A Tale of Two Benchmarks: Reconstitution Effect

This is the second in a series of blog posts relating to the in depth analysis of performance differential between the S&P SmallCap 600 and the Russell 2000.

Numerous studies have been conducted on Russell’s annual reconstitution process in June, particularly regarding the downward price pressure placed on the Russell 2000.  As winners from the Russell 2000 move up to the Russell 1000, and losers from the Russell 1000 move down to the small-cap index, small-cap fund managers are forced to sell winners and buy losers, thereby creating negative momentum.

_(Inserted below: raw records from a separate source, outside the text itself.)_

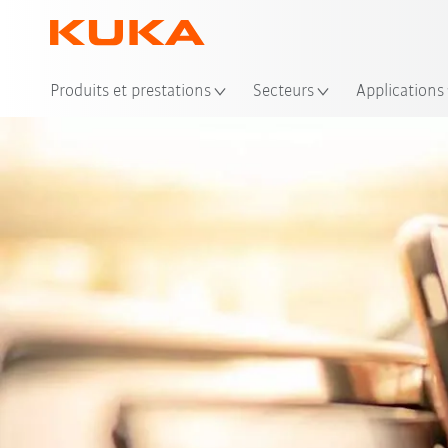
Emp
Produits et prestations
Secteurs
Applications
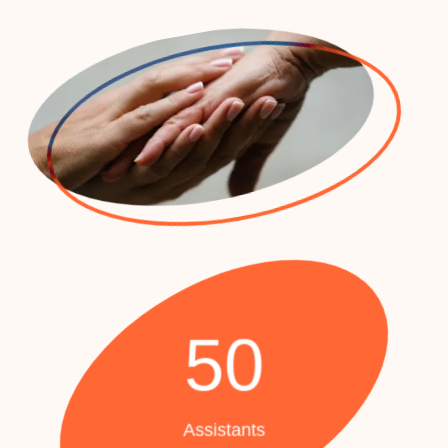
50
Assistants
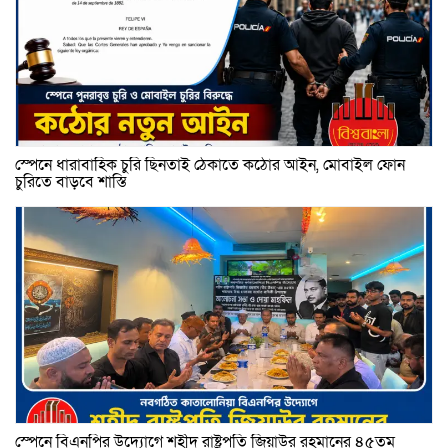
স্পেনে ধারাবাহিক চুরি ছিনতাই ঠেকাতে কঠোর আইন, মোবাইল ফোন
চুরিতে বাড়বে শাস্তি
স্পেনে বিএনপির উদ্যোগে শহীদ রাষ্ট্রপতি জিয়াউর রহমানের ৪৫তম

To study this effect, we examine the average monthly excess returns for each calendar month from 1994 through 2014.  It is seen that the S&P SmallCap 600 has an average monthly excess return of +0.68% for the month of July vs. the Russell 2000, with a statistically significant t-stat of 2.54.  These results indicate that there may be a strong relationship between the Russell 2000 annual rebalancing in June and the negative excess returns in the following month.

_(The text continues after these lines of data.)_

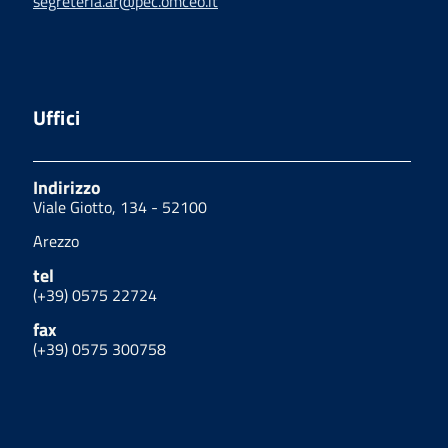
segreteria.ar@pec.omceo.it
Uffici
Indirizzo
Viale Giotto, 134 - 52100
Arezzo
tel
(+39) 0575 22724
fax
(+39) 0575 300758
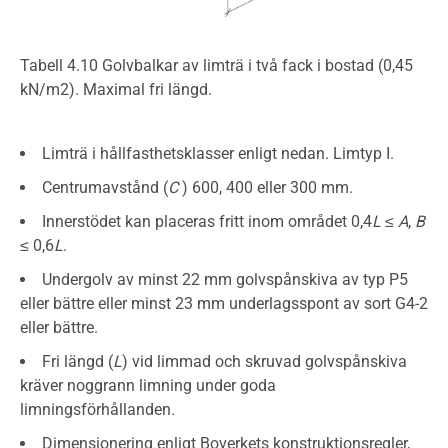
Tabell 4.10 Golvbalkar av limträ i två fack i bostad (0,45
kN/m2). Maximal fri längd.
Limträ i hållfasthetsklasser enligt nedan. Limtyp I.
Centrumavstånd (
C
) 600, 400 eller 300 mm.
Innerstödet kan placeras fritt inom området 0,4
L
≤
A
,
B
≤ 0,6
L
.
Undergolv av minst 22 mm golvspånskiva av typ P5
eller bättre eller minst 23 mm underlagsspont av sort G4-2
eller bättre.
Fri längd (
L
) vid limmad och skruvad golvspånskiva
kräver noggrann limning under goda
limningsförhållanden.
Dimensionering enligt Boverkets konstruktionsregler,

In an attempt to control for the July reconstitution effect, a hypothetical index was created where the monthly returns are represented by the Russell 2000, with the exception of July being represented by the S&P SmallCap 600.  From 1994 through 2014, the difference in an investment of USD 1.00 into each the Russell 2000 and the S&P SmallCap 600 amounts to USD 2.41 (USD 6.18 and USD 8.59 respectively).  The same investment in the hypothetical index results in USD 7.17, USD 1.42 lower than the S&P SmallCap 600.  Therefore, only a portion of the excess returns may be attributed to the July reconstitution effect, with the rest of the difference coming from other factors.